_JOB_.
Return the listing below exactly. Leave its pictures out.

Start of DATA SUPPLIED

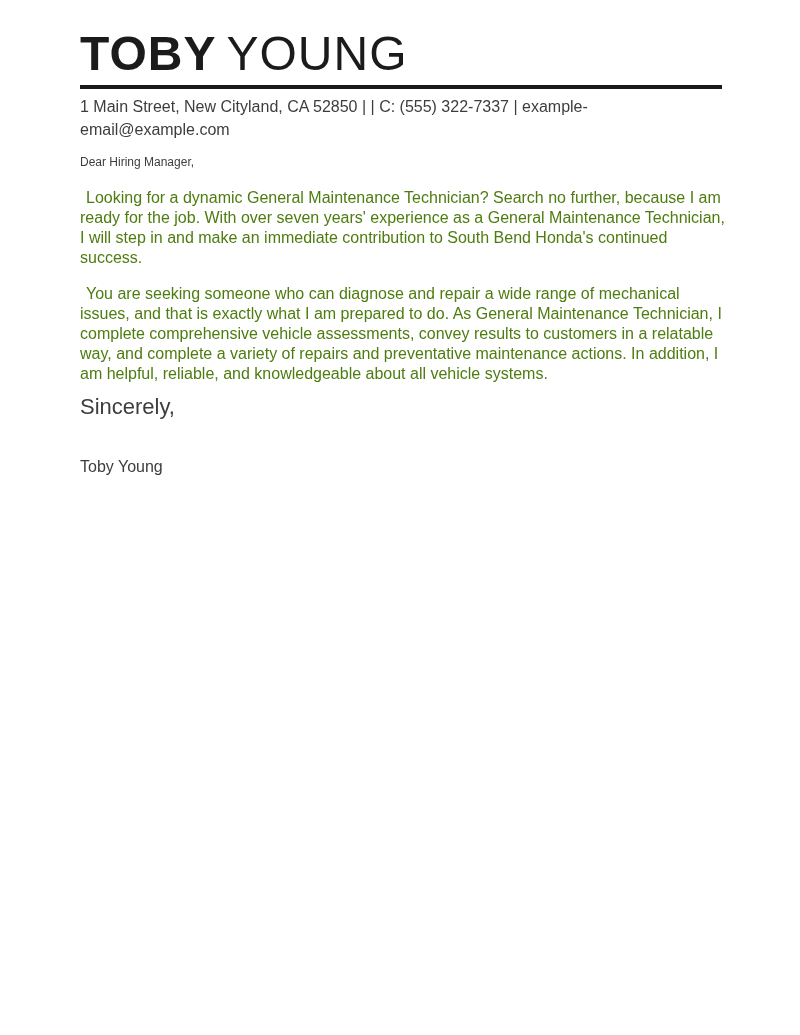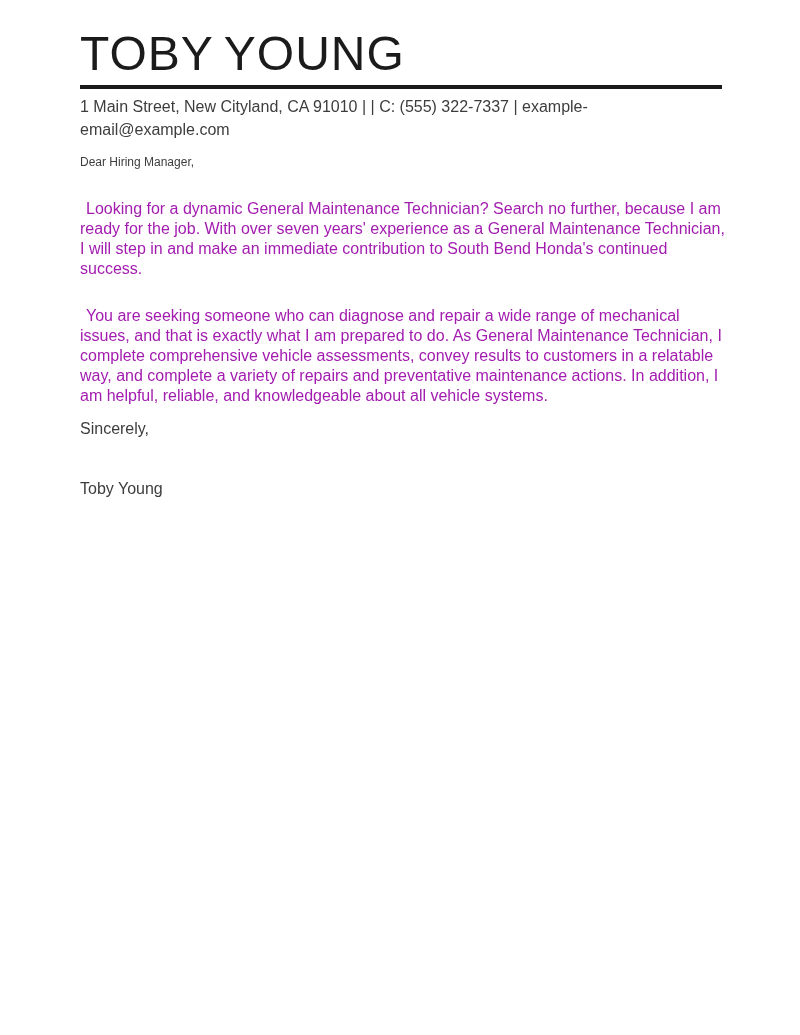--- a/index.html
+++ b/index.html
@@ -24,21 +24,21 @@
 
   
   .name {
     font-size: 48px;
     line-height: 48px;
     letter-spacing: 1px;
     color: #1b1b1b;
     white-space: nowrap;
   }
   .name-first {
-    font-weight: 400;
+    font-weight: 700;
   }
   .name-last {
     font-weight: 300;
     margin-left: 10px;
   }
 
   .rule {
     width: 642px;
     height: 4px;
     background: #1b1b1b;
@@ -54,30 +54,30 @@
 
   
   .salutation {
     margin-top: 11px;
     font-size: 12px;
     line-height: 20px;
     color: #3d3d3d;
   }
 
   .para {
-    margin-top: 27px;
+    margin-top: 16px;
     font-size: 16px;
     line-height: 20px;
-    color: #a21caf;
+    color: #4d7c0f;
     text-indent: 6px;
   }
 
   .closing {
     margin-top: 13px;
-    font-size: 16px;
+    font-size: 22px;
     line-height: 20px;
     color: #3d3d3d;
   }
 
   .signature {
     margin-top: 40px;
     font-size: 16px;
     line-height: 20px;
     color: #3d3d3d;
   }
@@ -86,21 +86,21 @@
 <body>
 
 <div class="page">
   <div class="content">
 
     <header>
       <h1 class="name"><span class="name-first">TOBY</span><span class="name-last">YOUNG</span></h1>
 
       <div class="rule"></div>
 
-      <p class="contact">1 Main Street, New Cityland, CA 91010 | | C: (555) 322-7337 | example-email@example.com</p>
+      <p class="contact">1 Main Street, New Cityland, CA 52850 | | C: (555) 322-7337 | example-email@example.com</p>
     </header>
 
     <main>
       <p class="salutation">Dear Hiring Manager,</p>
 
       <p class="para">Looking for a dynamic General Maintenance Technician? Search no further, because I am ready for the job. With over seven years' experience as a General Maintenance Technician, I will step in and make an immediate contribution to South Bend Honda's continued success.</p>
 
       <p class="para">You are seeking someone who can diagnose and repair a wide range of mechanical issues, and that is exactly what I am prepared to do. As General Maintenance Technician, I complete comprehensive vehicle assessments, convey results to customers in a relatable way, and complete a variety of repairs and preventative maintenance actions. In addition, I am helpful, reliable, and knowledgeable about all vehicle systems.</p>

End of DATA SUPPLIED

_ANSWER TO THE EXERCISE_.
--- a/index.html
+++ b/index.html
@@ -24,21 +24,21 @@
 
   
   .name {
     font-size: 48px;
     line-height: 48px;
     letter-spacing: 1px;
     color: #1b1b1b;
     white-space: nowrap;
   }
   .name-first {
-    font-weight: 400;
+    font-weight: 700;
   }
   .name-last {
     font-weight: 300;
     margin-left: 10px;
   }
 
   .rule {
     width: 642px;
     height: 4px;
     background: #1b1b1b;
@@ -54,30 +54,30 @@
 
   
   .salutation {
     margin-top: 11px;
     font-size: 12px;
     line-height: 20px;
     color: #3d3d3d;
   }
 
   .para {
-    margin-top: 27px;
+    margin-top: 16px;
     font-size: 16px;
     line-height: 20px;
-    color: #a21caf;
+    color: #4d7c0f;
     text-indent: 6px;
   }
 
   .closing {
     margin-top: 13px;
-    font-size: 16px;
+    font-size: 22px;
     line-height: 20px;
     color: #3d3d3d;
   }
 
   .signature {
     margin-top: 40px;
     font-size: 16px;
     line-height: 20px;
     color: #3d3d3d;
   }
@@ -86,21 +86,21 @@
 <body>
 
 <div class="page">
   <div class="content">
 
     <header>
       <h1 class="name"><span class="name-first">TOBY</span><span class="name-last">YOUNG</span></h1>
 
       <div class="rule"></div>
 
-      <p class="contact">1 Main Street, New Cityland, CA 91010 | | C: (555) 322-7337 | example-email@example.com</p>
+      <p class="contact">1 Main Street, New Cityland, CA 52850 | | C: (555) 322-7337 | example-email@example.com</p>
     </header>
 
     <main>
       <p class="salutation">Dear Hiring Manager,</p>
 
       <p class="para">Looking for a dynamic General Maintenance Technician? Search no further, because I am ready for the job. With over seven years' experience as a General Maintenance Technician, I will step in and make an immediate contribution to South Bend Honda's continued success.</p>
 
       <p class="para">You are seeking someone who can diagnose and repair a wide range of mechanical issues, and that is exactly what I am prepared to do. As General Maintenance Technician, I complete comprehensive vehicle assessments, convey results to customers in a relatable way, and complete a variety of repairs and preventative maintenance actions. In addition, I am helpful, reliable, and knowledgeable about all vehicle systems.</p>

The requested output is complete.